AeroBrief| New-old plane, Kazakh LCC & Dassault’s “no” to Canada
On November 8, 2018: Air Astana announced a launch of a new, “very, very safe” LCC; Azur Air flies the first (but not so new) Boeing 737-900ER in Russia; while Dassault Aviation opts out from Canadian Air Force fighter jet tender, allegedly over “security requirements” concerns.
Dassault withdraws from Canada fighter tender
Dassault Aviation renounced to offer the Rafale fighter jet in The Royal Canadian Air Force’s tender for 88 fighters. The French plane manufacturer is not convinced that it can meet the “required security requirements”, including the transfer of knowledge and interoperability.
What could have been the problem for Dassault is the fact that France does not belong to the "Five Eyes" intelligence alliance, comprising the United States, Australia, Canada, New Zealand and the UK, according to sources close to the matter quoted by Reuters.
Swedish Saab, which is one of the remaining candidates in Canada’s competition with its JAS 39 Gripen, could face the very same problem.
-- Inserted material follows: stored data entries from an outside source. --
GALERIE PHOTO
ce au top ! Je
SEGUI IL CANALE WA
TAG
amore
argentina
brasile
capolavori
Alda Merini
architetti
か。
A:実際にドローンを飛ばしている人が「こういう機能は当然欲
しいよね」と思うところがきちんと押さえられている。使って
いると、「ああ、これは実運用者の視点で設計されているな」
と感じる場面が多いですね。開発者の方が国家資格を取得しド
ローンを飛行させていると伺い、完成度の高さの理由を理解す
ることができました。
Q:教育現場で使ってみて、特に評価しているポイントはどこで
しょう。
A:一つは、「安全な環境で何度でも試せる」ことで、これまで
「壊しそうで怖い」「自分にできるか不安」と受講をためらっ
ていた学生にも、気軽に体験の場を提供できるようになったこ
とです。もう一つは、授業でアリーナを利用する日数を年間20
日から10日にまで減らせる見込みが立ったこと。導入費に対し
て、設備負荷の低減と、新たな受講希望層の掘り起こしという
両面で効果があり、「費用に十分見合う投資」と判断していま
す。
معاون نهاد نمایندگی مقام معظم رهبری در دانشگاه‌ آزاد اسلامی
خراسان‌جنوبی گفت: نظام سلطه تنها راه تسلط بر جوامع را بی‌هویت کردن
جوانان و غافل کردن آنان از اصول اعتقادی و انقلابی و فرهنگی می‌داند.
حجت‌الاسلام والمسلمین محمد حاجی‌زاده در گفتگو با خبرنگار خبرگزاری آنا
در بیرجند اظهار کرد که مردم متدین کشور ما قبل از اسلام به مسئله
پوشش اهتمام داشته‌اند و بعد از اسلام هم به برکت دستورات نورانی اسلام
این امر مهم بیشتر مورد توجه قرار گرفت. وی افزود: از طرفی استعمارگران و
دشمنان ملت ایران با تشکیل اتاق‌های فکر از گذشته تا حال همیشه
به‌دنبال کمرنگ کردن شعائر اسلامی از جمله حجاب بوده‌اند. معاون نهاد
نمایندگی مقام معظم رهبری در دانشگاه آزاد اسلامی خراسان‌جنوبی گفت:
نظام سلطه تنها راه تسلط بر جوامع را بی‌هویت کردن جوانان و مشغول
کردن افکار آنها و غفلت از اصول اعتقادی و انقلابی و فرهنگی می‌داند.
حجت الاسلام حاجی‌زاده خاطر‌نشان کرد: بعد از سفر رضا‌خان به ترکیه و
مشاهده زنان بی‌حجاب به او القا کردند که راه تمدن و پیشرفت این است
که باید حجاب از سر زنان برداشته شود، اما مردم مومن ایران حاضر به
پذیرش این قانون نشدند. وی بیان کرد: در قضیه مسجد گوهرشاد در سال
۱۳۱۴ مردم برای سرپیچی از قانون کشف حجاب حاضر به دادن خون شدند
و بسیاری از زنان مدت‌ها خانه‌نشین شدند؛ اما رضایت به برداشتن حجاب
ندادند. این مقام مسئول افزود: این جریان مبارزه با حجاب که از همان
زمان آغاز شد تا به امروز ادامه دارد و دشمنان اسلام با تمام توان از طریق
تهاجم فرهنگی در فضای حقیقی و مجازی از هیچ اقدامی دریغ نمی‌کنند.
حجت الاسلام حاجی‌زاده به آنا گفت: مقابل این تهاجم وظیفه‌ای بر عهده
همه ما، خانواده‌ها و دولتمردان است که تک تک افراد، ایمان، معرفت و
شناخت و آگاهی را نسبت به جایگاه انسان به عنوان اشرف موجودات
Other proposals include the Boeing F-18 Super Hornet, Lockheed Martin F-35 and Eurofighter Typhoon.
Air Astana to launch LCC, promises no “compromises” on safety
Air Astana, the flag carrier of the Republic of Kazakhstan, announced it is launching a low cost subsidiary called FlyArystan in the first half of 2019. Initially, the new airline will fly domestic routes, operating a fleet of four Airbus A320s, but hopes to expand the fleet to 15 aircraft by 2022.
FlyArystan is to “strictly” follow a classic LCC model, as exemplified by easyjet, Indigo, Cebu Pacific, and Air Asia, but not to compromise on safety or regulation, a release by the parent company states. “[...] there will be no degradation of airline safety or reliability standards. All safety standards and regulatory processes to which Air Astana is subject, will automatically apply to FlyArystan,” it reads.
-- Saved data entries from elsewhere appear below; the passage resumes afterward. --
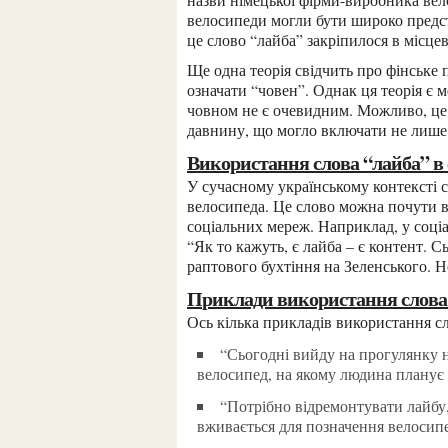
велосипеди могли бути широко предста
це слово “лайба” закріпилося в місцев
Ще одна теорія свідчить про фінське походження слова. У фінській мові “лайба” може
означати “човен”. Однак ця теорія є 
човном не є очевидним. Можливо, це 
давнину, що могло включати не лише 
Використання слова “лайба” в
У сучасному українському контексті слово “лайба” широко використовується для позначення
велосипеда. Це слово можна почути в 
соціальних мереж. Наприклад, у соціа
“Як то кажуть, є лайба – є контент. С
раптового бухтіння на Зеленського. Н
Приклади використання слова
Ось кілька прикладів використання 
“Сьогодні вийду на прогулянку на своїй лайбі.” — у цьому випадку “лайба” означає
велосипед, на якому людина планує 
“Потрібно відремонтувати лайбу, бо щось не так із колесами.” — тут термін “лайба”
вживається для позначення велосипе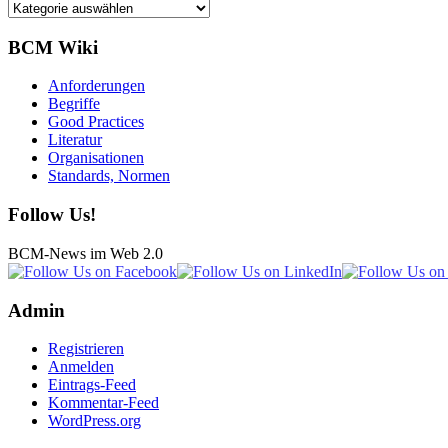
Kategorien
BCM Wiki
Anforderungen
Begriffe
Good Practices
Literatur
Organisationen
Standards, Normen
Follow Us!
BCM-News im Web 2.0
Admin
Registrieren
Anmelden
Eintrags-Feed
Kommentar-Feed
WordPress.org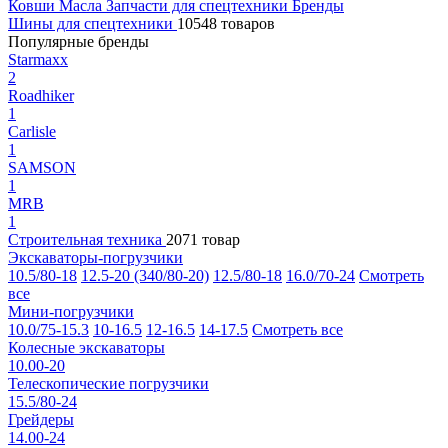
Ковши
Масла
Запчасти для спецтехники
Бренды
Шины для спецтехники
10548 товаров
Популярные бренды
Starmaxx
2
Roadhiker
1
Carlisle
1
SAMSON
1
MRB
1
Строительная техника
2071 товар
Экскаваторы-погрузчики
10.5/80-18
12.5-20 (340/80-20)
12.5/80-18
16.0/70-24
Смотреть
все
Мини-погрузчики
10.0/75-15.3
10-16.5
12-16.5
14-17.5
Смотреть все
Колесные экскаваторы
10.00-20
Телескопические погрузчики
15.5/80-24
Грейдеры
14.00-24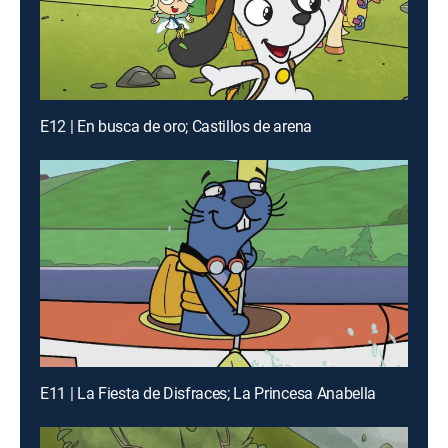
E12 | En busca de oro; Castillos de arena
E11 | La Fiesta de Disfraces; La Princesa Anabella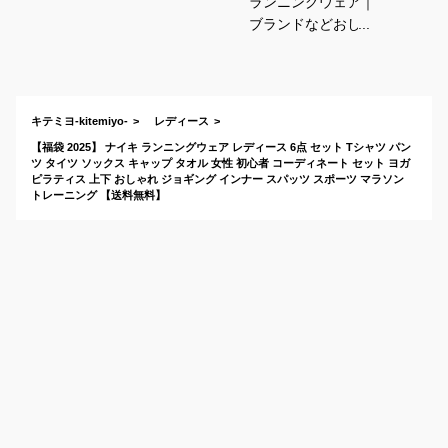
ランニングウェア｜
ブランドなどおしゃ
れで着心地が良い！
気分よく走れる人気
ウェアのおすすめ
は？
キテミヨ-kitemiyo-
レディース
【福袋 2025】 ナイキ ランニングウェア レディース 6点 セット Tシャツ パン
ツ タイツ ソックス キャップ タオル 女性 初心者 コーディネート セット ヨガ
ピラティス 上下 おしゃれ ジョギング インナー スパッツ スポーツ マラソン
トレーニング 【送料無料】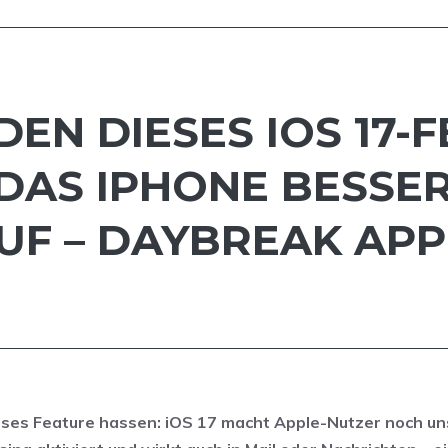
N DIESES IOS 17-F
 DAS IPHONE BESSER
UF – DAYBREAK APP
s Feature hassen: iOS 17 macht Apple-Nutzer noch un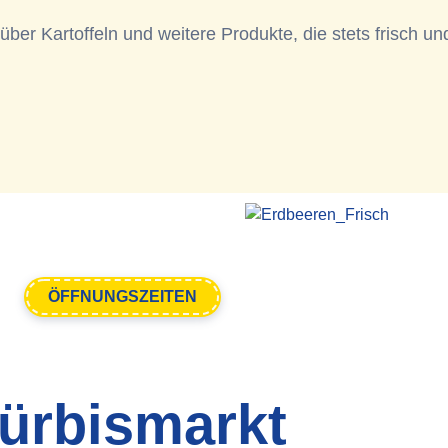
über Kartoffeln und weitere Produkte, die stets frisch un
ÖFFNUNGSZEITEN
ürbismarkt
It is no coincidence Air Astana stresses safety standards. Considered as unsafe, from 2009 until December 2016, all Kazakh airlines were banned from entering the European Union skies. With one exception - Air Astana had the permit to fly to EU, but with restrictions.
Launched in 2007, Boeing 737-900ER finally enters Russia
On November 7, 2018, Russian charter airline Azur Air made a major announcement of becoming the first Boeing 737-900ER operator in Russia, in a step that marks “the beginning of the next stage” in the airline’s development, the company stated.
“We had the honor of being the first in Russia to begin active operation of this type [of aircraft], and the company is fully prepared: the flight and technical staff have received appropriate training. Working with the Boeing 737-900ER will give the airline a certain experience and the opportunity to share it with colleagues afterwards. In addition, the appearance of this modern type in our fleet speaks of continuing the course for the gradual rejuvenation of the fleet,” Yury Stogniy, Director General of Azur Air, is quoted as saying in a statement.
However, the “modernity” of the aircraft depends on how you look at it. It is indeed one of Boeing 737 NG family aircraft. It is also a step up for Azur, which intends to employ the plane on some routes that it currently operates using its six Boeing 737-800s (average age 19.1 years). On the other hand, Boeing 737-900ER first entered service with Lion Air back in 2007. As for the specific aircraft the Azur has leased - it was also made in 2007 and began service with Lion Air.
The airline is launching the first flight using the new addition to its fleet on November 8, 2018, between Moscow and Antalya (Turkey). The airline expects a second 737-900ER to arrive shortly.